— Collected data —
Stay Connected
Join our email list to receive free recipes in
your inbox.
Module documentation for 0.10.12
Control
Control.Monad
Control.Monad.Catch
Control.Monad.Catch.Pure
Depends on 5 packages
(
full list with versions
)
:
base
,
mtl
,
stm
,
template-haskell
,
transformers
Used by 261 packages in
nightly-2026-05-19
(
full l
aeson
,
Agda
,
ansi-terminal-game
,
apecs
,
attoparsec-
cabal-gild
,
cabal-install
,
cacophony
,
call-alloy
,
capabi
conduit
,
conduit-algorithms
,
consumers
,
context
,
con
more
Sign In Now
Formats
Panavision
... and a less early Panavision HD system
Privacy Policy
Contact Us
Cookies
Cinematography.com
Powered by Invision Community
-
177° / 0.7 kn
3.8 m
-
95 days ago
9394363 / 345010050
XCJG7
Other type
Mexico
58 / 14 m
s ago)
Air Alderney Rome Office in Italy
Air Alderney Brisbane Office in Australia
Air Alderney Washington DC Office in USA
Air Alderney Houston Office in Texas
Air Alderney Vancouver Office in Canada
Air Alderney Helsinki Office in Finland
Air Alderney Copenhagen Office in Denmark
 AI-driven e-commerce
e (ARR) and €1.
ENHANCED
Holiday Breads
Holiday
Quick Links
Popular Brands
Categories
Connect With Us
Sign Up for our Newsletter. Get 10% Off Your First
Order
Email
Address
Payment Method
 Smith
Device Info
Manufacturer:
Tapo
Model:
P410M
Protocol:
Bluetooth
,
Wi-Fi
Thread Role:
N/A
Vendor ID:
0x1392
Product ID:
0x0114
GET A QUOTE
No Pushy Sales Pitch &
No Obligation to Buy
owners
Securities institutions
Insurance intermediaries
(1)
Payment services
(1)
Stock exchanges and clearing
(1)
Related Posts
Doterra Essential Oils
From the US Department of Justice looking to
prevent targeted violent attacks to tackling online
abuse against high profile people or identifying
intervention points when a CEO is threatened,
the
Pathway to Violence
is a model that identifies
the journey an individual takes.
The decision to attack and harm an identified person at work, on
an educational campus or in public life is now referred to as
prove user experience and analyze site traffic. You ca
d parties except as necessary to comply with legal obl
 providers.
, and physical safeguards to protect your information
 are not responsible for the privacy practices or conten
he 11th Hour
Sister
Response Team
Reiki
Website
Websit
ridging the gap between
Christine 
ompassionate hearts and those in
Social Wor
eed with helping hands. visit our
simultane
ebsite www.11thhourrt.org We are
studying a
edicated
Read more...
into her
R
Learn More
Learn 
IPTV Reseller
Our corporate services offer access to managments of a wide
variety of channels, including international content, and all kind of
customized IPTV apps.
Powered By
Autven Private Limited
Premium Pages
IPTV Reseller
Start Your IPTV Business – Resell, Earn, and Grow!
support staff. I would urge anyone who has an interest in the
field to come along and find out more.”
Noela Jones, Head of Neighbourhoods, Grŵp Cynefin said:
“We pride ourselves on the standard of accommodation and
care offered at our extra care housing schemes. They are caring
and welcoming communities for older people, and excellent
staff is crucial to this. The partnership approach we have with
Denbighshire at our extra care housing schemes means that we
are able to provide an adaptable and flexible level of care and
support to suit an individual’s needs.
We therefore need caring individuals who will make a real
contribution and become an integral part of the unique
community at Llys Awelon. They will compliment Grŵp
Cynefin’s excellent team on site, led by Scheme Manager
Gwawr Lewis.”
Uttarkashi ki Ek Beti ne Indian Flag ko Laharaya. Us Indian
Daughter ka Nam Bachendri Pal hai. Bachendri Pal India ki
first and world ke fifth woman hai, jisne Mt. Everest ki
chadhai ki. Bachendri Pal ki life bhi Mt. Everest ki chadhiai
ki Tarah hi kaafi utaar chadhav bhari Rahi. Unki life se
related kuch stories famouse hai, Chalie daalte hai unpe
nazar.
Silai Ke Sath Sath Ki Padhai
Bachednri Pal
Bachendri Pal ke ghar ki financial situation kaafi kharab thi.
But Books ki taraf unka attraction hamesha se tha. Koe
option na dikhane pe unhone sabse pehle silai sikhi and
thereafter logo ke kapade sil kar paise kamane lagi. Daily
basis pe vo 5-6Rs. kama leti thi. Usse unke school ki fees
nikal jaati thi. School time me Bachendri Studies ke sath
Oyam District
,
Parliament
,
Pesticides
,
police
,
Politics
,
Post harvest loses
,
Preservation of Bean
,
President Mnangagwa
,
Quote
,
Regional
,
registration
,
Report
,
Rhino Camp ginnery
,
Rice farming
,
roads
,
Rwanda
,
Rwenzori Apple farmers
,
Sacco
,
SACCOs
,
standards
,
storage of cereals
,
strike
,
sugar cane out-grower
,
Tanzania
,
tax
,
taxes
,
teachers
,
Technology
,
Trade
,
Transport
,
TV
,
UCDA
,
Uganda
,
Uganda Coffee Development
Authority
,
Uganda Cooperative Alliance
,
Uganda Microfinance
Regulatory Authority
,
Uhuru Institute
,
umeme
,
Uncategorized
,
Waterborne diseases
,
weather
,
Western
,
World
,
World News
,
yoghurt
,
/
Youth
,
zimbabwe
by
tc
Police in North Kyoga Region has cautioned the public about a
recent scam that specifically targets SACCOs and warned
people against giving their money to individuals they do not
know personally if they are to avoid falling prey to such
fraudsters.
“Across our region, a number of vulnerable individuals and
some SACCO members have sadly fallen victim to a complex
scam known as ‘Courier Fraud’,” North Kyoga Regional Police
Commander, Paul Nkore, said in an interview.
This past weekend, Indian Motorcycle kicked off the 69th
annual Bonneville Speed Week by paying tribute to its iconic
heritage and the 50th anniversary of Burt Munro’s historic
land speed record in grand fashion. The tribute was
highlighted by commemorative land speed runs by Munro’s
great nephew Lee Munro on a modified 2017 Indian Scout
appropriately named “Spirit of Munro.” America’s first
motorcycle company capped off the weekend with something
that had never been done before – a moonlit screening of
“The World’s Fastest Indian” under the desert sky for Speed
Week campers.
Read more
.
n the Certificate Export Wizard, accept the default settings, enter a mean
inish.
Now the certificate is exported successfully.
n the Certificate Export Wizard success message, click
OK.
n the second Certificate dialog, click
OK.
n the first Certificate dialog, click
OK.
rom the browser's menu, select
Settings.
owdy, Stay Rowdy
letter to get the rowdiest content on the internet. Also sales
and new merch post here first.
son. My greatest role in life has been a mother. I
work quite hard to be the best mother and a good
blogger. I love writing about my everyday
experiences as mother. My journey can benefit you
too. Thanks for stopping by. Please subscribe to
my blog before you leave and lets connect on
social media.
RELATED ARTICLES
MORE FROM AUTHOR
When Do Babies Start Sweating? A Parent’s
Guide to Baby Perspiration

— TASK BRIEF —
A faithful copy of all the records is required.

— TASK ANSWER —
Stay Connected
Join our email list to receive free recipes in
your inbox.
Module documentation for 0.10.12
Control
Control.Monad
Control.Monad.Catch
Control.Monad.Catch.Pure
Depends on 5 packages
(
full list with versions
)
:
base
,
mtl
,
stm
,
template-haskell
,
transformers
Used by 261 packages in
nightly-2026-05-19
(
full l
aeson
,
Agda
,
ansi-terminal-game
,
apecs
,
attoparsec-
cabal-gild
,
cabal-install
,
cacophony
,
call-alloy
,
capabi
conduit
,
conduit-algorithms
,
consumers
,
context
,
con
more
Sign In Now
Formats
Panavision
... and a less early Panavision HD system
Privacy Policy
Contact Us
Cookies
Cinematography.com
Powered by Invision Community
-
177° / 0.7 kn
3.8 m
-
95 days ago
9394363 / 345010050
XCJG7
Other type
Mexico
58 / 14 m
s ago)
Air Alderney Rome Office in Italy
Air Alderney Brisbane Office in Australia
Air Alderney Washington DC Office in USA
Air Alderney Houston Office in Texas
Air Alderney Vancouver Office in Canada
Air Alderney Helsinki Office in Finland
Air Alderney Copenhagen Office in Denmark
 AI-driven e-commerce
e (ARR) and €1.
ENHANCED
Holiday Breads
Holiday
Quick Links
Popular Brands
Categories
Connect With Us
Sign Up for our Newsletter. Get 10% Off Your First
Order
Email
Address
Payment Method
 Smith
Device Info
Manufacturer:
Tapo
Model:
P410M
Protocol:
Bluetooth
,
Wi-Fi
Thread Role:
N/A
Vendor ID:
0x1392
Product ID:
0x0114
GET A QUOTE
No Pushy Sales Pitch &
No Obligation to Buy
owners
Securities institutions
Insurance intermediaries
(1)
Payment services
(1)
Stock exchanges and clearing
(1)
Related Posts
Doterra Essential Oils
From the US Department of Justice looking to
prevent targeted violent attacks to tackling online
abuse against high profile people or identifying
intervention points when a CEO is threatened,
the
Pathway to Violence
is a model that identifies
the journey an individual takes.
The decision to attack and harm an identified person at work, on
an educational campus or in public life is now referred to as
prove user experience and analyze site traffic. You ca
d parties except as necessary to comply with legal obl
 providers.
, and physical safeguards to protect your information
 are not responsible for the privacy practices or conten
he 11th Hour
Sister
Response Team
Reiki
Website
Websit
ridging the gap between
Christine 
ompassionate hearts and those in
Social Wor
eed with helping hands. visit our
simultane
ebsite www.11thhourrt.org We are
studying a
edicated
Read more...
into her
R
Learn More
Learn 
IPTV Reseller
Our corporate services offer access to managments of a wide
variety of channels, including international content, and all kind of
customized IPTV apps.
Powered By
Autven Private Limited
Premium Pages
IPTV Reseller
Start Your IPTV Business – Resell, Earn, and Grow!
support staff. I would urge anyone who has an interest in the
field to come along and find out more.”
Noela Jones, Head of Neighbourhoods, Grŵp Cynefin said:
“We pride ourselves on the standard of accommodation and
care offered at our extra care housing schemes. They are caring
and welcoming communities for older people, and excellent
staff is crucial to this. The partnership approach we have with
Denbighshire at our extra care housing schemes means that we
are able to provide an adaptable and flexible level of care and
support to suit an individual’s needs.
We therefore need caring individuals who will make a real
contribution and become an integral part of the unique
community at Llys Awelon. They will compliment Grŵp
Cynefin’s excellent team on site, led by Scheme Manager
Gwawr Lewis.”
Uttarkashi ki Ek Beti ne Indian Flag ko Laharaya. Us Indian
Daughter ka Nam Bachendri Pal hai. Bachendri Pal India ki
first and world ke fifth woman hai, jisne Mt. Everest ki
chadhai ki. Bachendri Pal ki life bhi Mt. Everest ki chadhiai
ki Tarah hi kaafi utaar chadhav bhari Rahi. Unki life se
related kuch stories famouse hai, Chalie daalte hai unpe
nazar.
Silai Ke Sath Sath Ki Padhai
Bachednri Pal
Bachendri Pal ke ghar ki financial situation kaafi kharab thi.
But Books ki taraf unka attraction hamesha se tha. Koe
option na dikhane pe unhone sabse pehle silai sikhi and
thereafter logo ke kapade sil kar paise kamane lagi. Daily
basis pe vo 5-6Rs. kama leti thi. Usse unke school ki fees
nikal jaati thi. School time me Bachendri Studies ke sath
Oyam District
,
Parliament
,
Pesticides
,
police
,
Politics
,
Post harvest loses
,
Preservation of Bean
,
President Mnangagwa
,
Quote
,
Regional
,
registration
,
Report
,
Rhino Camp ginnery
,
Rice farming
,
roads
,
Rwanda
,
Rwenzori Apple farmers
,
Sacco
,
SACCOs
,
standards
,
storage of cereals
,
strike
,
sugar cane out-grower
,
Tanzania
,
tax
,
taxes
,
teachers
,
Technology
,
Trade
,
Transport
,
TV
,
UCDA
,
Uganda
,
Uganda Coffee Development
Authority
,
Uganda Cooperative Alliance
,
Uganda Microfinance
Regulatory Authority
,
Uhuru Institute
,
umeme
,
Uncategorized
,
Waterborne diseases
,
weather
,
Western
,
World
,
World News
,
yoghurt
,
/
Youth
,
zimbabwe
by
tc
Police in North Kyoga Region has cautioned the public about a
recent scam that specifically targets SACCOs and warned
people against giving their money to individuals they do not
know personally if they are to avoid falling prey to such
fraudsters.
“Across our region, a number of vulnerable individuals and
some SACCO members have sadly fallen victim to a complex
scam known as ‘Courier Fraud’,” North Kyoga Regional Police
Commander, Paul Nkore, said in an interview.
This past weekend, Indian Motorcycle kicked off the 69th
annual Bonneville Speed Week by paying tribute to its iconic
heritage and the 50th anniversary of Burt Munro’s historic
land speed record in grand fashion. The tribute was
highlighted by commemorative land speed runs by Munro’s
great nephew Lee Munro on a modified 2017 Indian Scout
appropriately named “Spirit of Munro.” America’s first
motorcycle company capped off the weekend with something
that had never been done before – a moonlit screening of
“The World’s Fastest Indian” under the desert sky for Speed
Week campers.
Read more
.
n the Certificate Export Wizard, accept the default settings, enter a mean
inish.
Now the certificate is exported successfully.
n the Certificate Export Wizard success message, click
OK.
n the second Certificate dialog, click
OK.
n the first Certificate dialog, click
OK.
rom the browser's menu, select
Settings.
owdy, Stay Rowdy
letter to get the rowdiest content on the internet. Also sales
and new merch post here first.
son. My greatest role in life has been a mother. I
work quite hard to be the best mother and a good
blogger. I love writing about my everyday
experiences as mother. My journey can benefit you
too. Thanks for stopping by. Please subscribe to
my blog before you leave and lets connect on
social media.
RELATED ARTICLES
MORE FROM AUTHOR
When Do Babies Start Sweating? A Parent’s
Guide to Baby Perspiration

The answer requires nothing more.